The Association of Belarusian Guides (ABG, Ассоциация белорусских гайдов, Асацыяцыя беларускіх гайдаў) is the Belarusian member organization of the World Association of Girl Guides and Girl Scouts (WAGGGS), with a membership of 1,274 Girl Guides (as of 2003).

Belarusian Guiding started in 1922 in the then Polish parts of present Belarus. In 1992, after the dissolution of the Soviet Union, the restart of Guiding was supported by WAGGGS; leader training was undertaken by the Girl Guides Association of Cyprus. The association became a member of WAGGGS in 1996.

==History==
The initial development of Scouting in Belarus took place within the Russian Scout movement, as part of the Russian Empire. A Scout organization was founded in Kletsk, and Scouts appeared in Nyasvizh and other nearby villages. In 1929, American Methodists helped found a Girl Scout organization in Vilna. It lasted until 1929, but by the end of the 1920s, Scouting had been banned by the Soviet Union, and Scout activities ended, with many leaders and members arrested and imprisoned.

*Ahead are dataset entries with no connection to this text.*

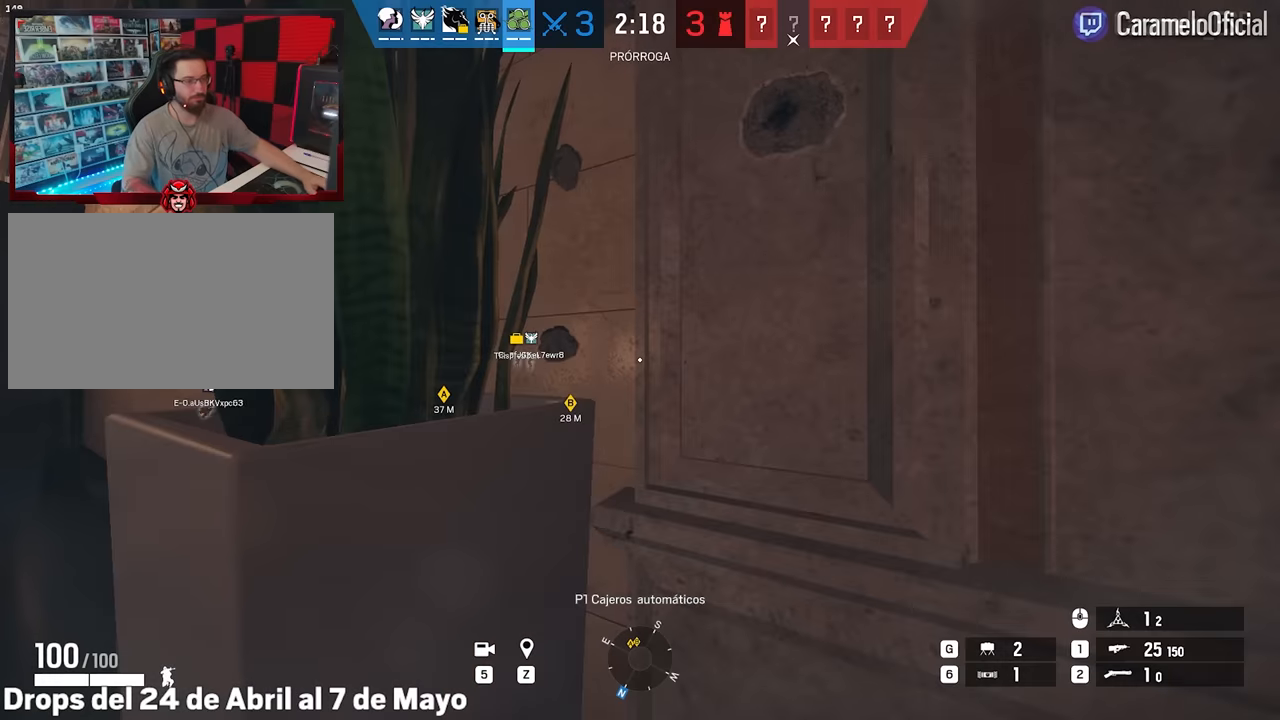
{"keys": [], "mouse": [], "events": [[50, "5", "up"], [133, "a", "up"]]}
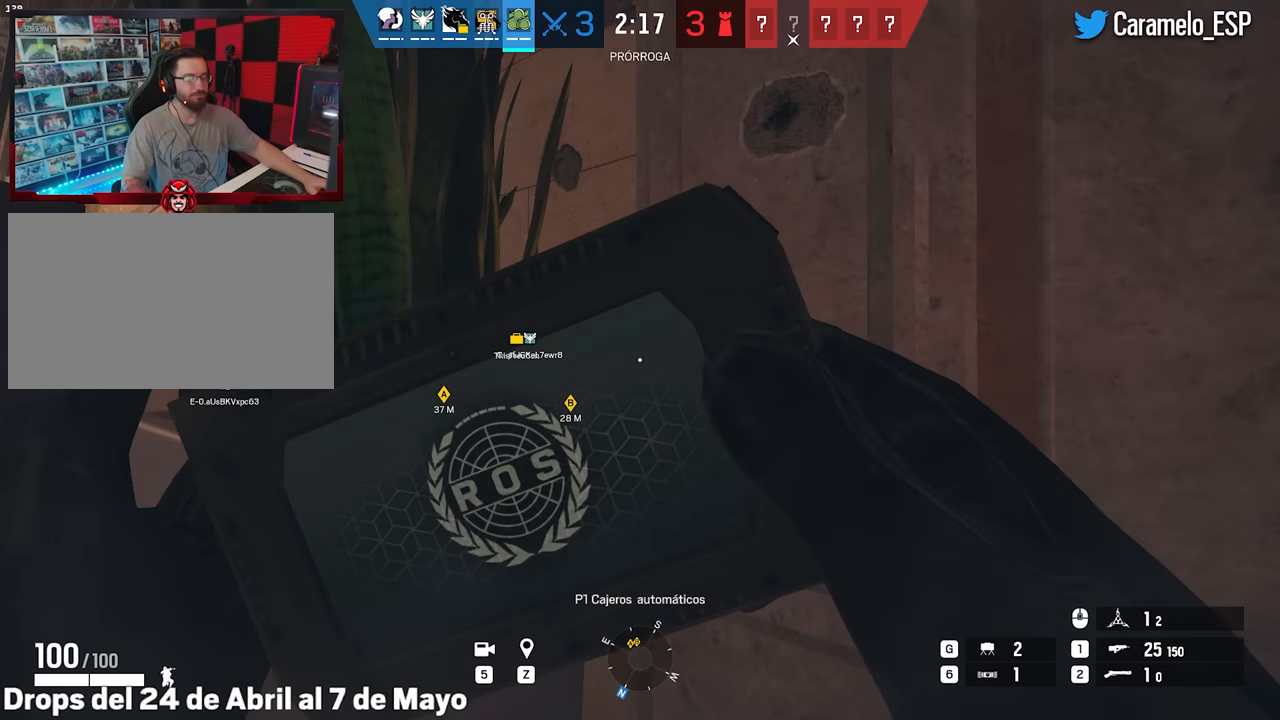
{"keys": [], "mouse": [], "events": []}
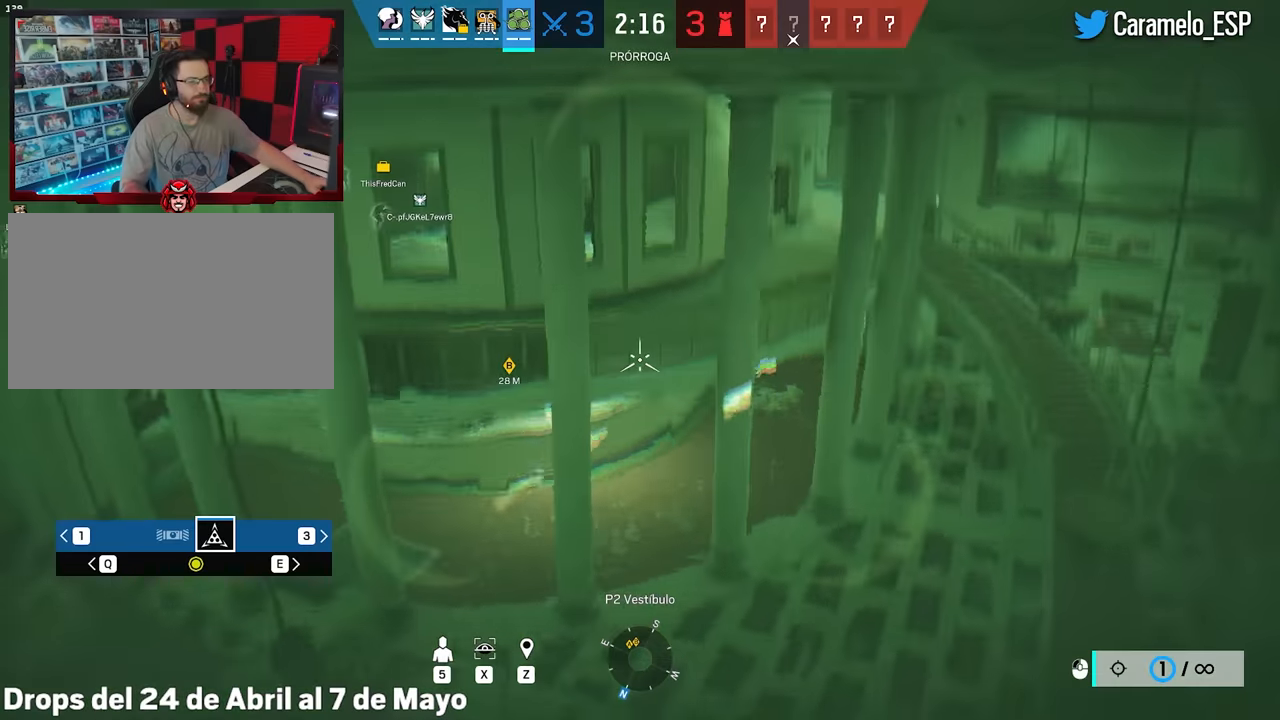
{"keys": [], "mouse": [], "events": []}
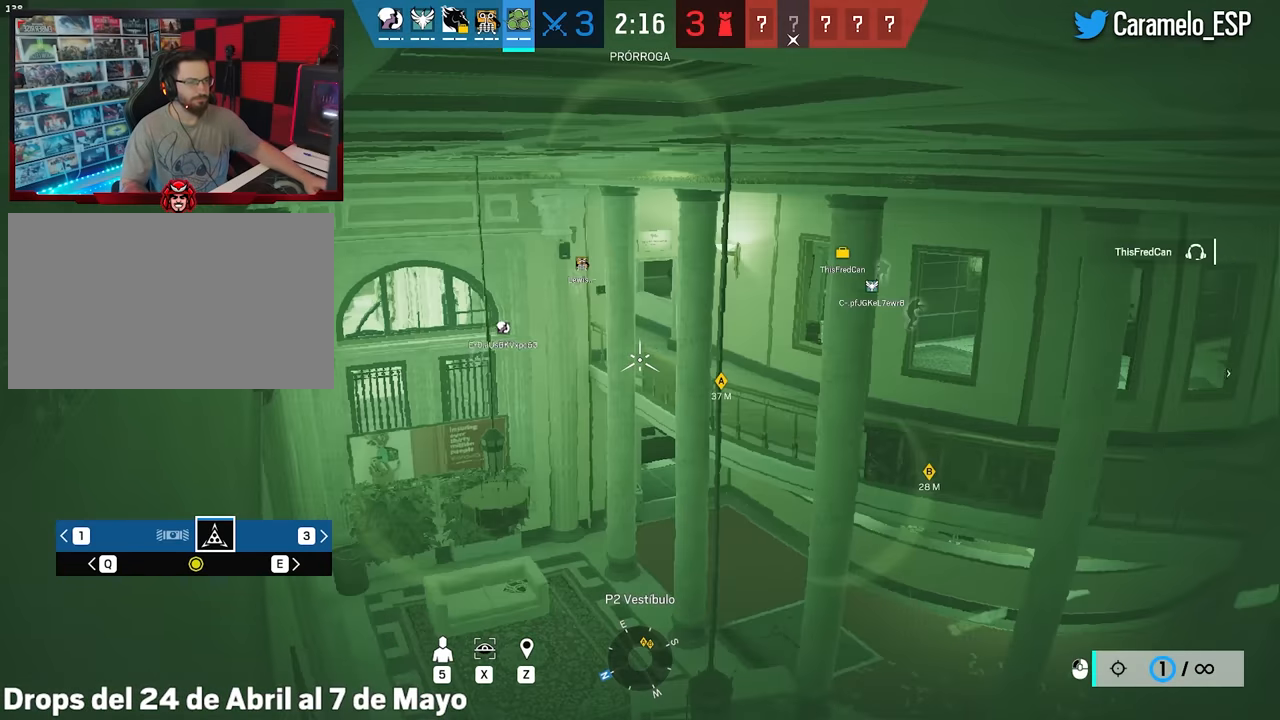
{"keys": [], "mouse": [], "events": []}
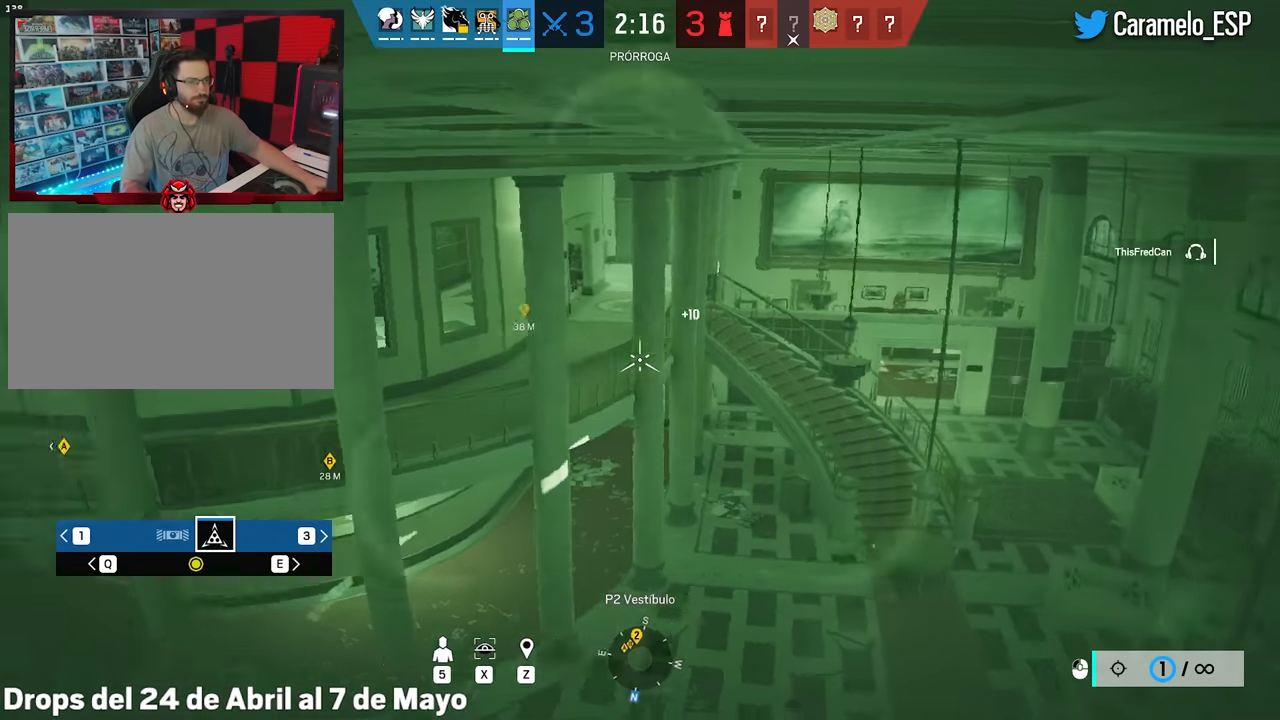
{"keys": [], "mouse": [], "events": []}
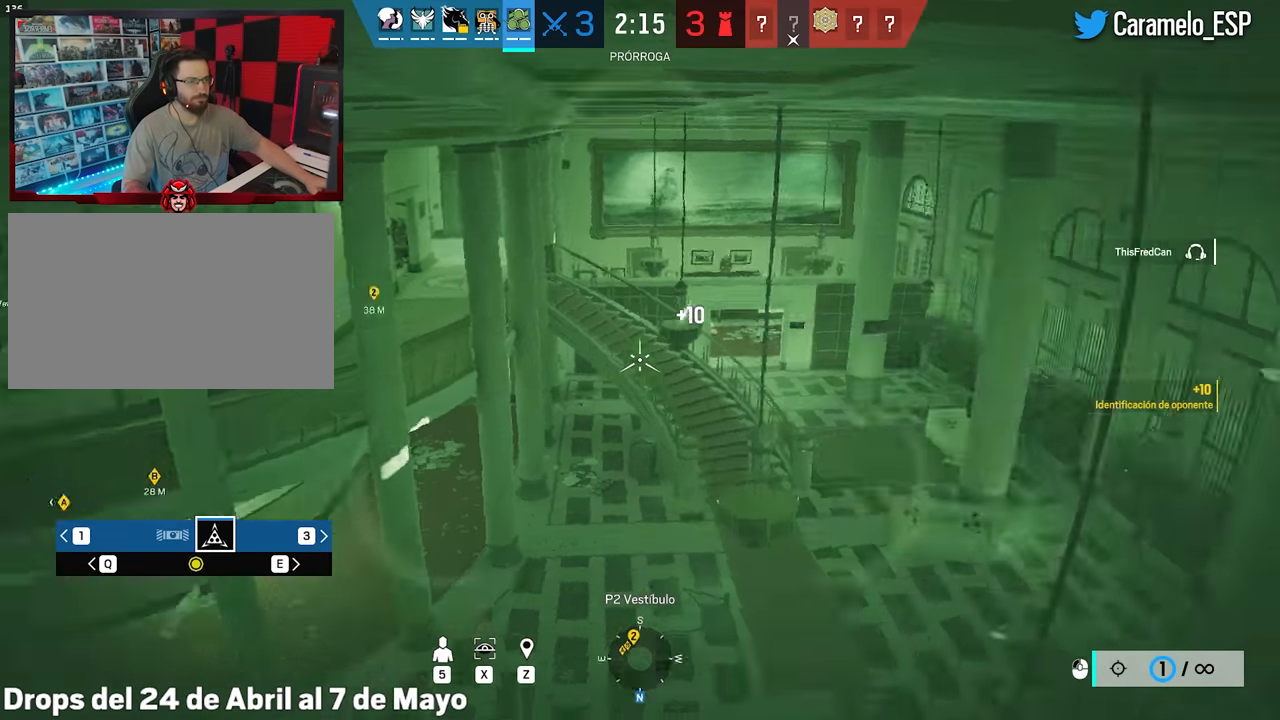
{"keys": [], "mouse": [], "events": []}
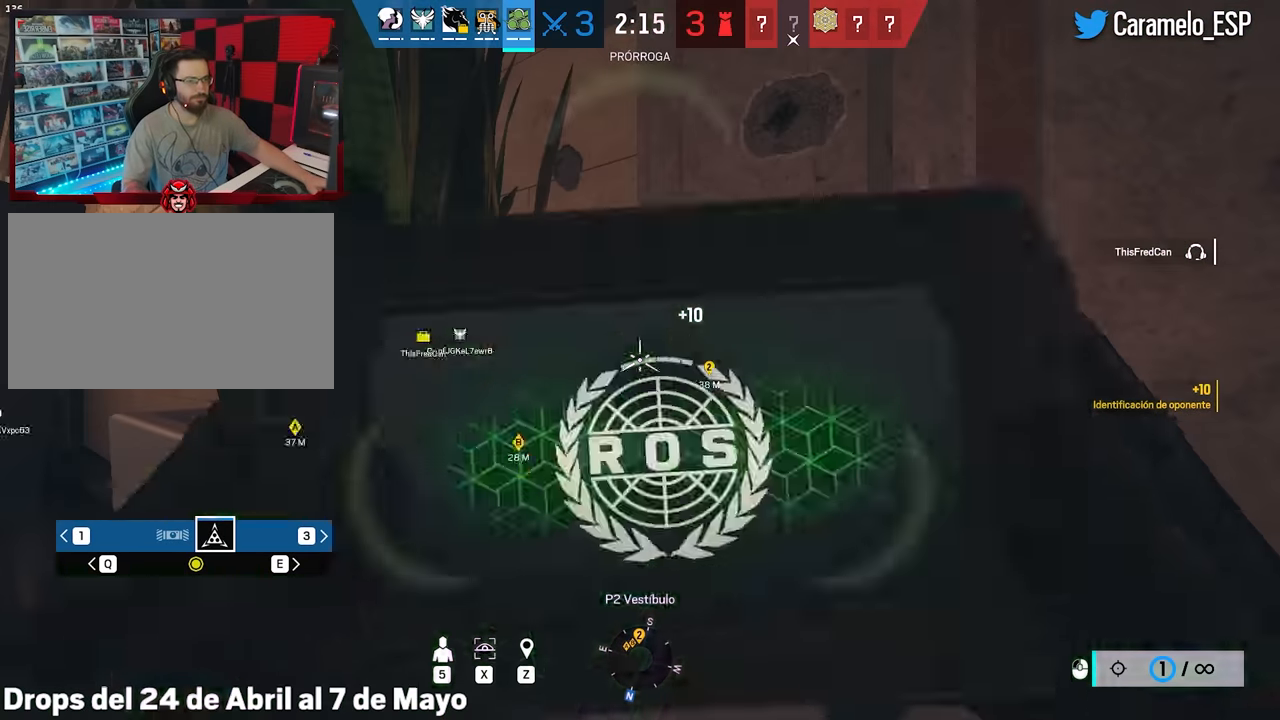
{"keys": ["d", "e"], "mouse": ["right"], "events": [[417, "d", "down"], [417, "mouse_right", "down"], [467, "e", "down"]]}
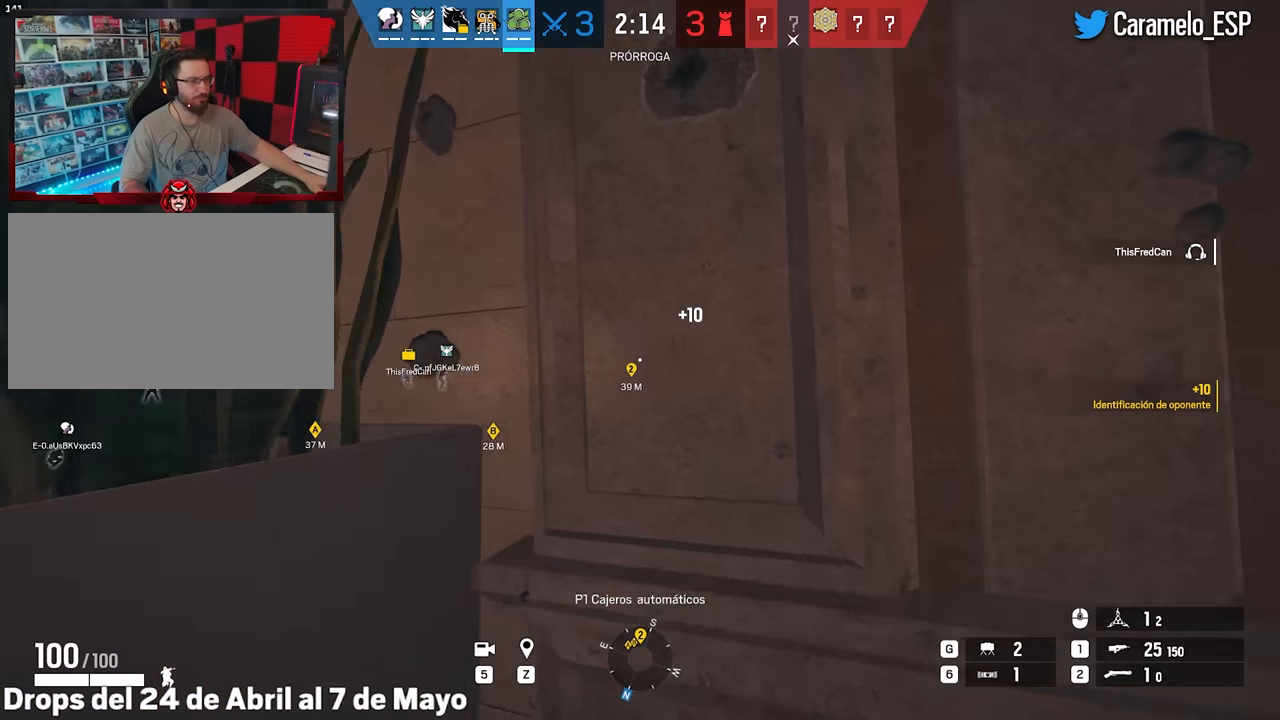
{"keys": ["d"], "mouse": ["right"], "events": [[17, "e", "up"]]}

Emergence of democratic principles in the mid-1980s made possible the creation of alternatives to the communist pioneer organizations. Close connections were formed with Guide and Scout organizations of many European countries, when children from areas affected by the Chernobyl accident were invited to summer camps abroad during the Chernobyl Children's Project in 1990. Especially close links were developed with Cyprus, and between Minsk and the Guides of Lincolnshire. In 1992, Cyprus was officially appointed Link country to support the development of Guiding in Belarus, and in June 1993 the first conference of the Association of Belarusian Guides was held in Minsk.
There is also a close link to Pfadfinder und Pfadfinderinnen Österreichs in Austria. In 2000 a delegation of Association of Belarusian Guides took part in the Viennese International Regional Camp "Vienna 2000", in 2003 a delegation took part in the Freelife Jamboree in Upper Austria, in 2008 Guides from Belarus took part in AQUA!-The Water Jamboree also in Upper Austria and in spring 2009 a Guider from the Association of Belarusian Guides took part in the Wood Badge training course of Pfadfinder und Pfadfinderinnen Österreichs. In 2003/04 the Austrian Boy Scouts and Girl Guides supported "Mediaboom", a project on media and journalism of the Belarusian Girl Guides.

Since the nuclear accident at Chernobyl, neighboring Belarus received some of the highest levels of radiation; the results of which can still be seen in the environment and in the health of the population. Svetlana Korotkevich, International Commissioner of the Association of Belarusian Girl Guides, is working on its Chernobyl project to raise awareness of the ongoing problems resulting from the disaster and to encourage associations in other countries to welcome groups of Belarusian children in order to give them a healthy break in a "clean" environment.

==Emblem==
The Association of Belarusian Guides' emblem features a white stork, one of Belarus' unofficial national symbols.